Их бесило то, что наши игроки не поддаются на мелкие провокации, не отвечают ударом на удар. Канадские хоккеисты были просто вне себя. План запугивания провалился. Судьи проявили твердость, не прощая ни одной из их выходок. Удаления назначались одно за другим, канадцы сорвали голоса, ругаясь с арбитрами, но все было напрасно. Нарушителей отправляли на скамью, а мы в это время забивали шайбы… (Канадцы установили в этом матче рекорд чемпионата, набрав 52 минуты штрафного времени. — Ф. Р.).
Грубиян Пэйман, приставленный глядеть за Якушевым, выполнял свою миссию весьма «оригинально»: он цеплял Сашу крюком за шею. Рассел орудовал своей клюшкой, как оглоблей в деревенской драке, а когда его наказали, он устроил на скамье штрафников настоящую истерику — швырнул на землю шлем и разразился потоком брани. После сирены, известившей о том, что профессионалы проиграли со счетом 1:8, Маккени в бессильной злобе ткнул клюшкой в живот Шадрина…»
В субботу, 7 мая, в пять вечера Леонид Брежнев специально отложил все дела и занял место у телевизора. Нет, показывали не его любимый хоккей или концерт не менее любимого Николая Сличенко. Состоялась премьера документального фильма «Повесть о коммунисте», в котором речь шла о ратном пути генсека. Премьера этого фильма, снятого режиссерами И. Бессарабовым и А. Кочетковым, на широком экране состоялась, как мы помним, в декабре прошлого года — в дни, когда отмечалось 70-летие Брежнева. Люди шли на него вяло, предпочитая более смотрибельное кино, из-за чего было принято решение загонять на него публику по разнарядке: людей освобождали от работы и вели в кинотеатры. Потом, когда и это мало помогло, решили прогнать картину по «ящику». Не знаю, как другие, но я эту фильму проигнорировал.

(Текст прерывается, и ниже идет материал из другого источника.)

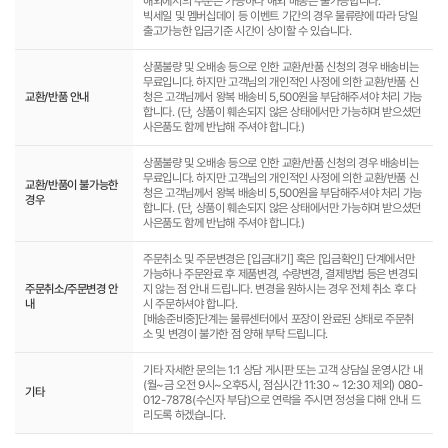
해외에서의 주문은 가능하나 해외 배송은 불가능합니다.
빅세일 및 멤버십데이 등 이벤트 기간의 경우 물류량에 따라 당일
출고가능한 입금기준 시간이 상이할 수 있습니다.
상품불량 및 오배송 등으로 인한 교환/반품 신청의 경우 배송비는
무료입니다. 하지만 고객님의 개인적인 사정에 의한 교환/반품 신
교환/반품 안내
청은 고객님께서 왕복 배송비 5,500원을 부담해주셔야 처리 가능
합니다. (단, 상품이 훼손되지 않은 상태에서만 가능하며 받으셨던
사은품도 함께 반납해 주셔야 합니다.)
상품불량 및 오배송 등으로 인한 교환/반품 신청의 경우 배송비는
무료입니다. 하지만 고객님의 개인적인 사정에 의한 교환/반품 신
교환/반품이 불가능한
청은 고객님께서 왕복 배송비 5,500원을 부담해주셔야 처리 가능
경우
합니다. (단, 상품이 훼손되지 않은 상태에서만 가능하며 받으셨던
사은품도 함께 반납해 주셔야 합니다.)
주문취소 및 주문변경은 [입금대기] 혹은 [입금확인] 단계에서만
가능하나 주문완료 후 제품변경, 수량변경, 결제방법 등은 변경되
주문취소/주문변경 안
지 않는 점 안내 드립니다. 변경을 원하시는 경우 전체 취소 후 다
내
시 주문하셔야 합니다.
[배송준비중]단계는 물류센터에서 포장이 완료된 상태로 주문취
소 및 변경이 불가한 점 양해 부탁 드립니다.
기타 자세한 문의는 1:1 상담 게시판 또는 고객 상담실 운영시간 내
(월~금 오전 9시~오후5시, 점심시간 11:30 ~ 12:30 제외) 080-
기타
012-7878(수신자 부담)으로 연락을 주시면 정성을 다해 안내 드
리도록 하겠습니다.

Но отложим в сторону дела серьезные и поговорим о делах амурных. В те дни внучку генсека Викторию Брежневу, которая училась на театроведческом факультете ГИТИСа, угораздило влюбиться в студента факультета музкомедии этого же института Геннадия Варакуту. Ситуация усугублялась тем, что Виктория на тот момент была замужем, имела ребенка, а ее кавалер слыл в студенческих кругах как отъявленный плейбой (по слухам, до Виктории он крутил амуры с одной из дочерей главного коммуниста Чили Луиса Корвалана). Естественно, когда про эту связь узнал Брежнев, он приложил максимум усилий к тому, чтобы расстроить эти отношения. Но сделал это не сам, а передоверил дело своему человеку на Лубянке — первому заму председателя КГБ Георгию Циневу. Тот, в свою очередь, решил посоветоваться с Андроповым, на что тот ответил коротко: «А чего думать: надо выгнать парня из института и отправить из Москвы на родину, в Киев». Идея Андропова всем понравилась, однако прежде чем парня выгнать, его, нужно было на чем-то поймать. За этим дело не стало. Вскоре в общаговской комнатушке Варакуты, в его прикроватной тумбочке, были якобы случайно найдены легкие обезболивающие медикаменты, которые объявили наркотиками. Встал вопрос об отчислении Варакуты из института. Но тут на его сторону встал ректор ГИТИСа, который знал провинившегося как талантливого и прилежного студента. «Пропесочим его как следует на комсомольском собрании, но отчислять-то зачем?» — возмущался ректор. Пришлось чекистам подключать к этому делу самого министра культуры Демичева. После его телефонного звонка ректор вынужден был сложить оружие.